Web Archives Deprecated - Should We Migrate?

Looking at the apple developer docs, WebArchives have been deprecated as of 10.14. Should we be converting our web archives to something more durable e.g. PDFs or just using bookmarks within DEVONthink? Does DEVONthink have a replacement in mind? Thanks!

2 Likes

If you want an archive to be a snapshot of a website at a certain point in time, you have to go with an immutable format like PDF, i.e. something that has neither dynamic content like JavaScript nor links.

A bookmark will only show you what is there at the moment you open it. Which has the advantage of being small and the disadvantage of presenting you with an error message if the original web page goes away.

2 Likes

Yup, same page. I guess the point is do we stop using web archives which have the benefit where links still work etc, or decide if we want bookmarks vs. pdfs?

I print the pages to pdf (from reader view so it doesn’t have the ads) and the in-text links work fine for me.

Correction:They do not, I have no idea what I’ve been clicking on!
────
▶ Work item a
In the listing, rewrite the stretch from the line containing "Srikanth Dheekonda (Age 45)" through the line containing "What position from the left is 04.Tymek?", substituting "lowest" for "smallest" and leaving everything else as it is.
The forum thread above has no connection to the listing that follows.
────
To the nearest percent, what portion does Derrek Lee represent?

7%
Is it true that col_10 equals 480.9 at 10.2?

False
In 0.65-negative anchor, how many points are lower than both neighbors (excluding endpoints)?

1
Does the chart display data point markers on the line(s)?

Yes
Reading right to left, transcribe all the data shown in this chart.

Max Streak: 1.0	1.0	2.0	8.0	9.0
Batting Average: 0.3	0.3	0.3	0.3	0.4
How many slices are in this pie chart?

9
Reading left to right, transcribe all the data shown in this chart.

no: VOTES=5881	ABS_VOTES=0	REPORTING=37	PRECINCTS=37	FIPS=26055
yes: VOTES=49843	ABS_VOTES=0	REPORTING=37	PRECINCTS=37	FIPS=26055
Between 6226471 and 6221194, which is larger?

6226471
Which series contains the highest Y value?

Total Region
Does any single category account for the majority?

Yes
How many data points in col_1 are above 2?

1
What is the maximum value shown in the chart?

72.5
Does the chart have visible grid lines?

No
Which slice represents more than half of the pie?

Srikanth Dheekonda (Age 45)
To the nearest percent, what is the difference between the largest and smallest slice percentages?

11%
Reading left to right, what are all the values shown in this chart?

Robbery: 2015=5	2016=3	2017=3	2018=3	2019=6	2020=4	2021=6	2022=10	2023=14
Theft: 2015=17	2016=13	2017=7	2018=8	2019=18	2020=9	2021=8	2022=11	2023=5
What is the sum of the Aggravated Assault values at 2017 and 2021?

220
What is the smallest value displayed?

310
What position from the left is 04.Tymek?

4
────
▶ Work item b
Name every way of saving a web page that the forum thread on deprecated web archives mentions.

▶ Worked solution a
Srikanth Dheekonda (Age 45)
To the nearest percent, what is the difference between the largest and lowest slice percentages?

11%
Reading left to right, what are all the values shown in this chart?

Robbery: 2015=5	2016=3	2017=3	2018=3	2019=6	2020=4	2021=6	2022=10	2023=14
Theft: 2015=17	2016=13	2017=7	2018=8	2019=18	2020=9	2021=8	2022=11	2023=5
What is the sum of the Aggravated Assault values at 2017 and 2021?

220
What is the lowest value displayed?

310
What position from the left is 04.Tymek?

▶ Worked solution b
- Web archives (WebArchives)
- PDFs
- Bookmarks